There’s a heartbreaking moment deep in the internal investigation report GM released Thursday, detailing the company’s botched response to a sometimes fatal defect in Cobalt ignition switches. A young lawyer named Nabeel Peracha, who had joined GM in April 2012, was at a meeting just a few months later with other GM lawyers. Their topic was the settlement of a West Virginia product liability case stemming from a crash in 2009 of a Chevrolet Cobalt that skidded on black ice, ran off the road and hit two trees. The front-seat passenger sustained head injuries when the Cobalt’s airbag failed to deploy.
The crash investigation showed that the car’s ignition switch was off at the time of the impact. That was potentially a big problem for GM, according to its outside defense lawyers at Eckert Seamans, because the victim’s expert had turned up a 2007 Indiana University study identifying a link between Cobalt ignition switch defects and air-bag deployment failures, as well as a GM service bulletin from 2006 that noted the Cobalt’s unexplained stalling problem. Moreover, the lawyers from Eckert Seamans warned, the plaintiff’s lawyer knew about other Cobalt crash cases in which ignition switches were in the off position and the air bags never deployed. If GM didn’t settle, the lawyers said, it risked seven-figure punitive damages.
The in-house lawyers at the weekly Roundtable meeting to discuss important settlements agreed that GM’s litigation posture was only going to get worse, so it made sense to settle. Peracha, the rookie lawyer, piped up: Considering the Eckert Seamans evaluation of Cobalt problems, why hadn’t GM issued a recall on the cars? According to the GM report, “The response from the other attorneys was that engineering did not know how to fix the problem, that the incident rate was low, and that ‘we told engineering and they’re looking into it.’” Almost two years later — after the Cobalt defect exploded into a huge corporate scandal — Peracha told GM investigator Anton Valukas of Jenner & Block that the other GM lawyers at the 2012 meeting, who’d been at the company longer than he had and had been hearing about these Cobalt ignition-switch cases since 2006, conveyed the impression that they had already done everything they could.
Valukas concluded — resoundingly — that they had not. In fact, one of the most powerful and disturbing themes of the former prosecutor’s 276-page report is how many times GM’s in-house lawyers seemed to disregard opportunities to mitigate the crisis their company is now mired in. Valukas’ firm, of course, has worked closely with the GM legal department as one of the company’s regular outside counsel, so skeptics may question the report’s implication that GM’s in-house attorneys weren’t badly intended when they failed over the course of more than seven years to sound alarms about the Cobalt’s safety defect. No one, however, can doubt that Valukas and his Jenner colleagues believe GM’s lawyers didn’t serve their client — or GM’s customers — well enough.

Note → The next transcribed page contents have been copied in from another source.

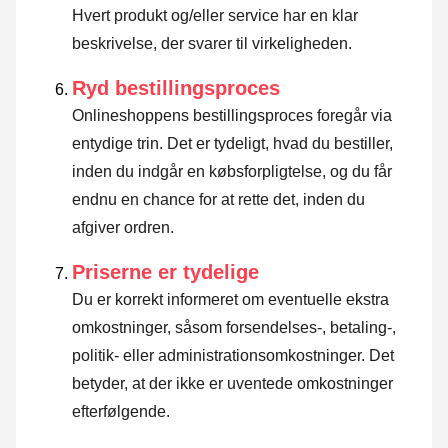
Hvert produkt og/eller service har en klar
beskrivelse, der svarer til virkeligheden.
Ryd bestillingsproces
Onlineshoppens bestillingsproces foregår via
entydige trin. Det er tydeligt, hvad du bestiller,
inden du indgår en købsforpligtelse, og du får
endnu en chance for at rette det, inden du
afgiver ordren.
Priserne er tydelige
Du er korrekt informeret om eventuelle ekstra
omkostninger, såsom forsendelses-, betaling-,
politik- eller administrationsomkostninger. Det
betyder, at der ikke er uventede omkostninger
efterfølgende.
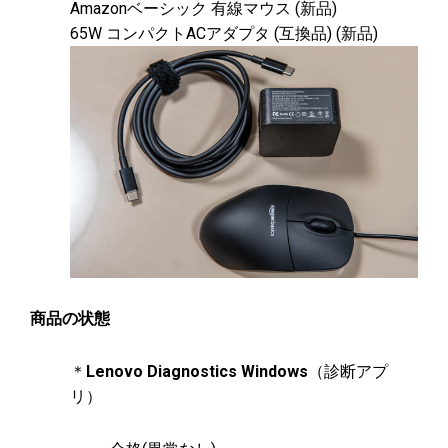
Amazonベーシック 有線マウス (新品)
65W コンパクトACアダプタ (互換品) (新品)
商品の状態
＊
Lenovo Diagnostics Windows
（診断アプ
リ）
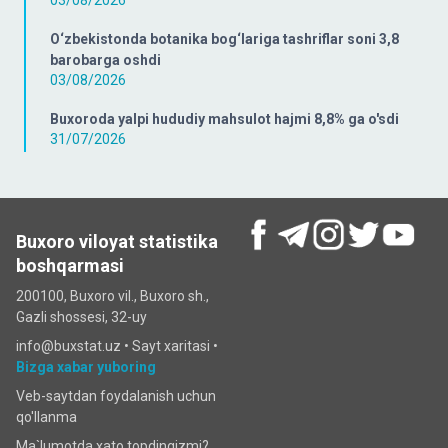
O‘zbekistonda botanika bog‘lariga tashriflar soni 3,8
barobarga oshdi
03/08/2026
Buxoroda yalpi hududiy mahsulot hajmi 8,8% ga o'sdi
31/07/2026
Buxoro viloyat statistika
boshqarmasi
200100, Buxoro vil., Buxoro sh.,
Gazli shossesi, 32-uy
info@buxstat.uz •
Sayt xaritasi
•
Bizga xabar yuboring
Veb-saytdan foydalanish uchun
qo'llanma
Ma`lumotda xato topdingizmi?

Corporate lawyers ought to play “a critical and unique role” in identifying and resolving safety concerns, Valukas said in a concluding section of the report. He suggested various improvements in GM’s communications, training and procedures for lawyers to make sure the company doesn’t repeat the Cobalt fiasco. Those are helpful, I suppose, but for lawyers, the real message of Valukas’s report is that when your decisions can have fatal consequences, it’s not enough to say, “We tried,” or “We did enough.”